Molto J, Curran A, Valle M, Miranda C, Ribera E. Pharmacokinetics of darunavir/cobicistat and etravirine alone and coadministered in hiv-infected patients . International Workshop On Clinical Pharmacology Of Antiviral Therapy. Chicago, IL, USA. 18; June 2017.

Study Design

in this single center, open-label, fixed sequence, phase I two cohort trial, HIV infected patients were receiving stable antiviral therapy including darunavir/cobicistat (DRV/COBI) 800/150 mg once daily (DRV cohort) or etravirine (ETV) 400 mg once daily (ETV cohort). Patients continued taking their respective antiretroviral therapies and patients in the DRV cohort were given ETV on days 1-14, while patients in the ETV cohort were given DRV/COBI on days 1-7. Pharmacokinetic profiles were obtained on days zero and 14 in the DRV cohort and on days zero and 7 in the ETV cohort. Drug concentrations were determined using validated LCMS/MS methods and drug geometric means ratios (GMRs) and 90% confidence intervals (Cis) were derived from the long transformed AUC0-24, Cmax and C24 using linear mixed models. Safety and continued efficacy were monitored throughout the study using standard methods.

Study Results

plasma concentration time profile and PK for etravirine were not affected by darunavir/cobicistat.
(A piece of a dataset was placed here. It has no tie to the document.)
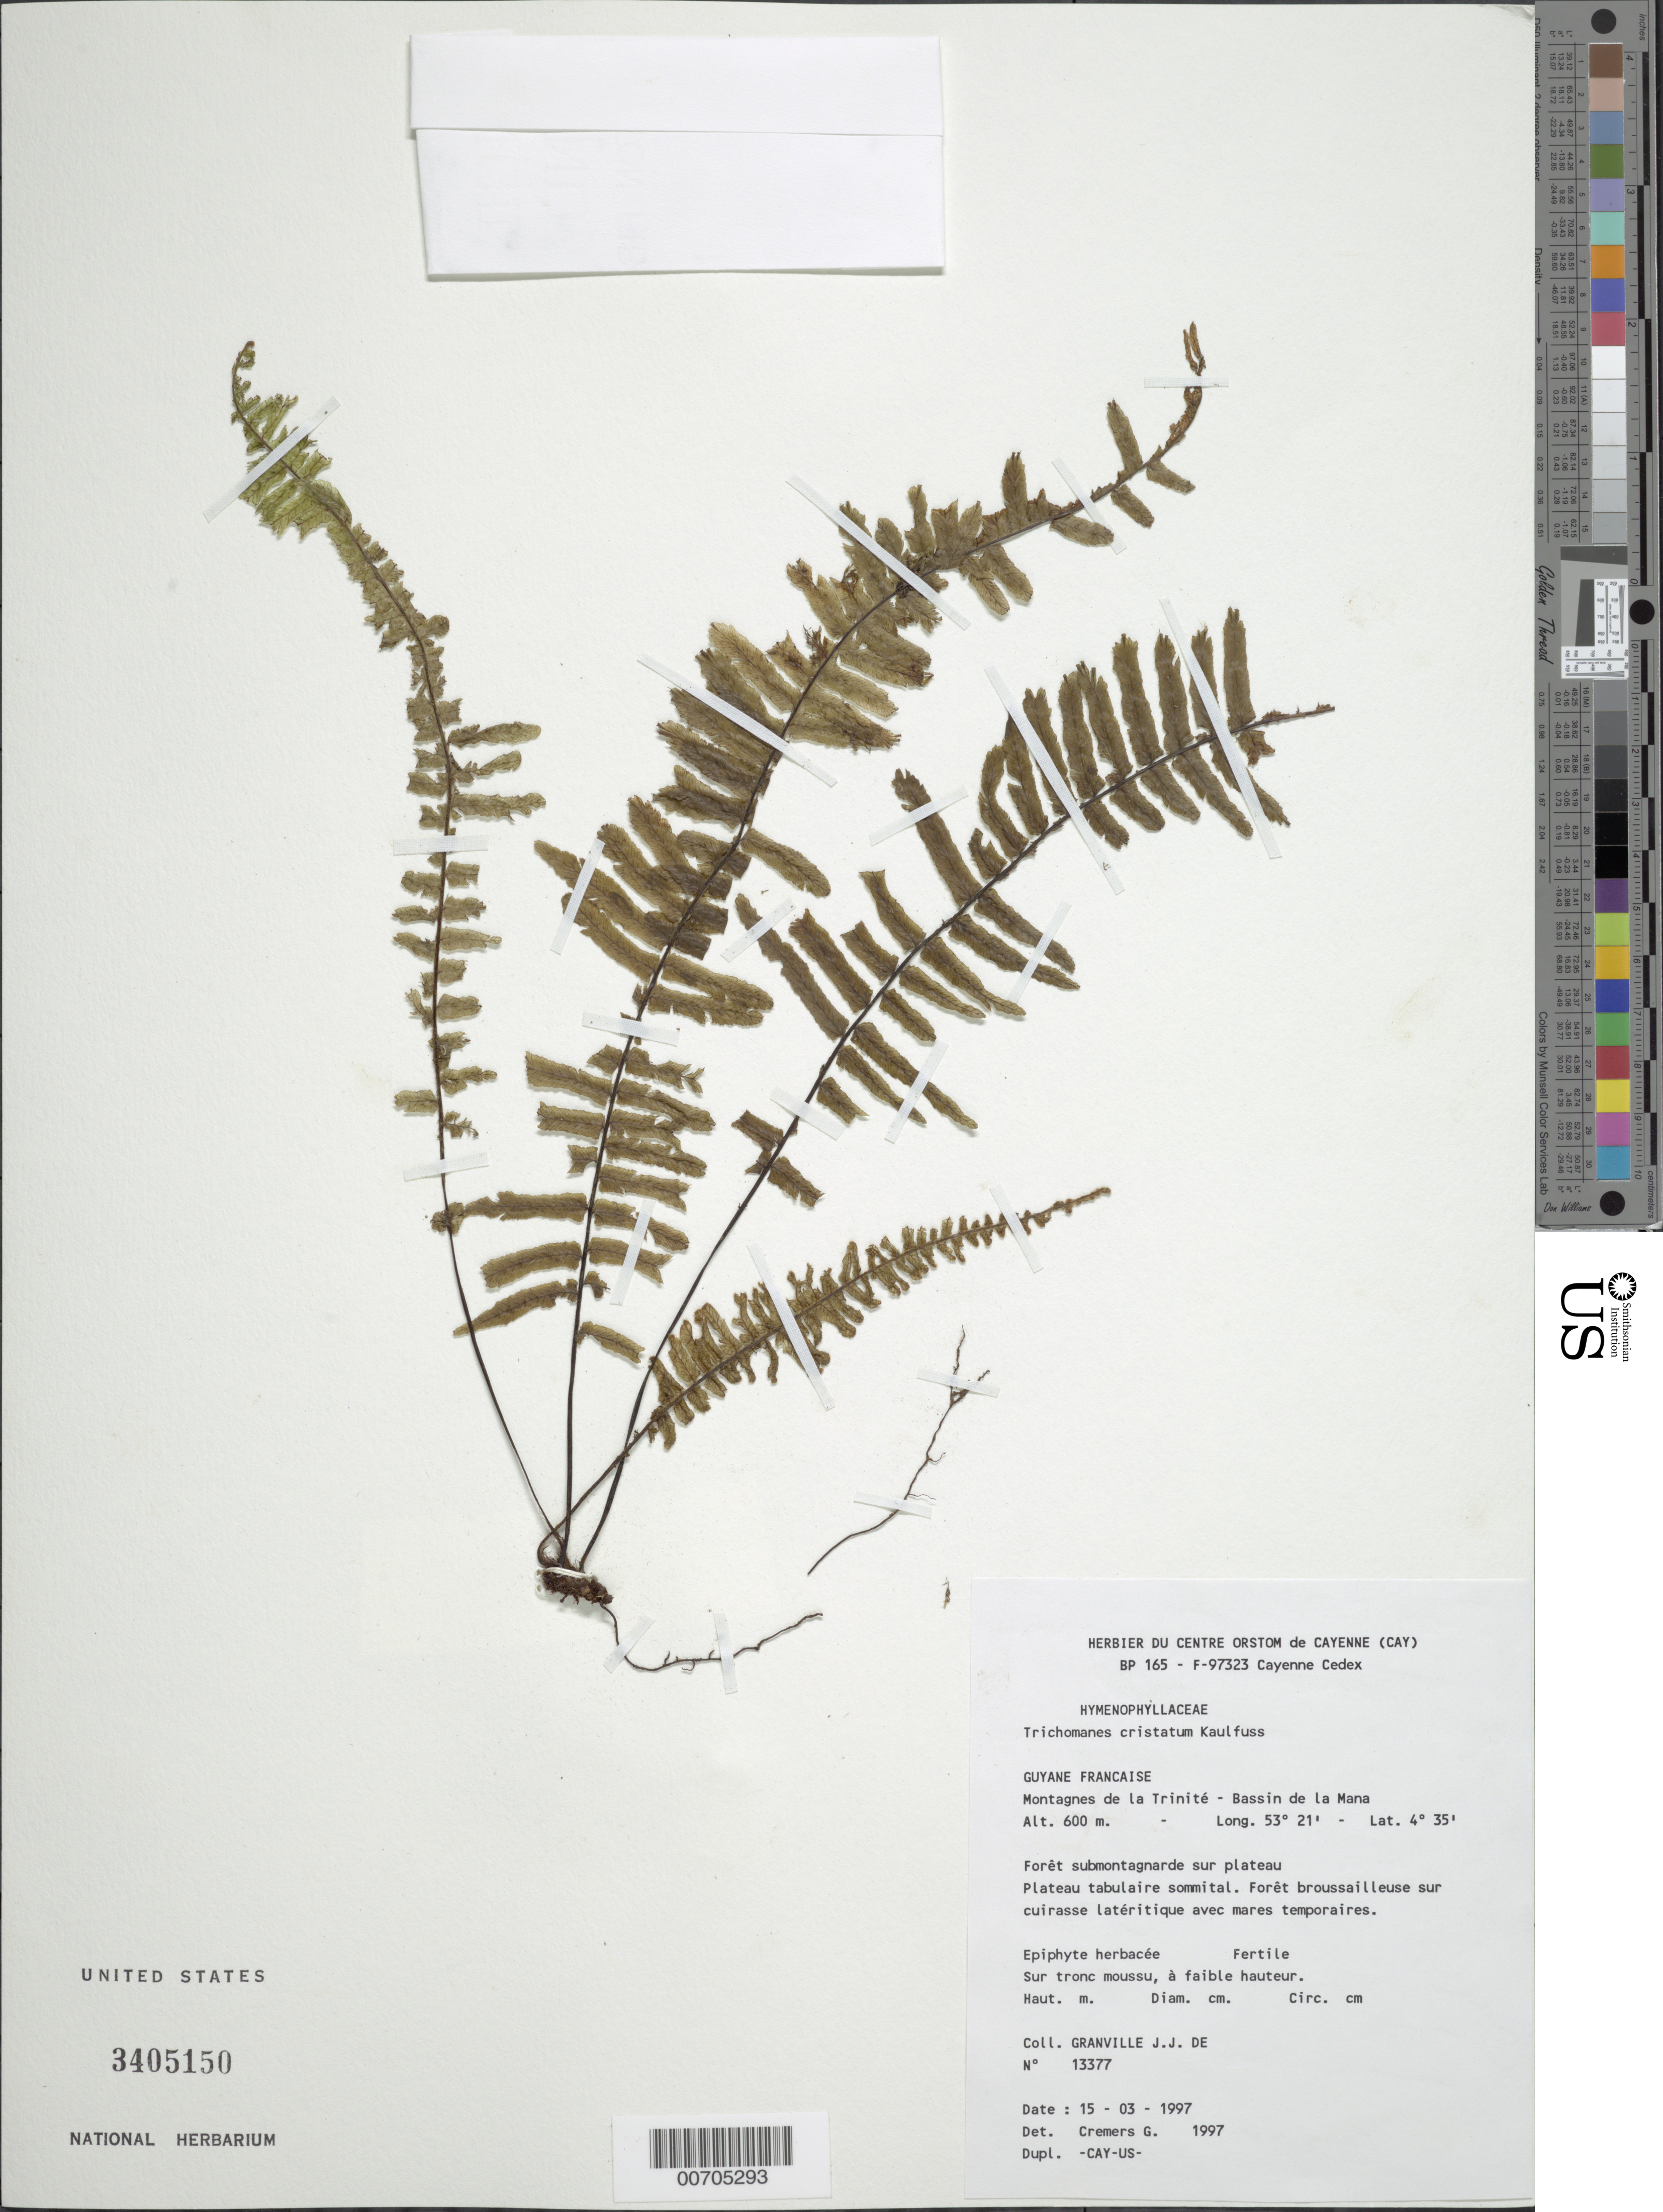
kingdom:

However the GMRs (90% CI) of darunavir/cobicistat when coadminstered with etravirine compared to darunavir/cobicistat alone were 0.70 (0.56-0.87) for cobicistat AUC0-24, 0.86 (0.75-0.98) for COBI Cmax, 0.34 (0.23-0.50) for COBI C24, 0.99 (0.86-1.13) for DRV AUC0-24, 1.11 (0.99-1.24) for DRV Cmax, and 0.44 (0.33-0.58) for DRV C24. Treatments remained effective and were well tolerated during the duration of the study.

Study Conclusions

ETV PK remain unchanged by DRV/COBI, but there is a marked decrease in COBI exposure and in DRV C24 when DRV/COBI is coadministered with ETV. The authors did not propose a mechanism for this drug drug interaction, but did suggest that boosting darunavir with ritonavir instead of with cobicistat may be preferred if dual therapy with darunavir plus etravirine is to be used in clinical practice.

References

Molto J, Curran A, Valle M, Miranda C, Ribera E. Pharmacokinetics of darunavir/cobicistat and etravirine alone and coadministered in hiv-infected patients . International Workshop On Clinical Pharmacology Of Antiviral Therapy. Chicago, IL, USA. 18; June 2017.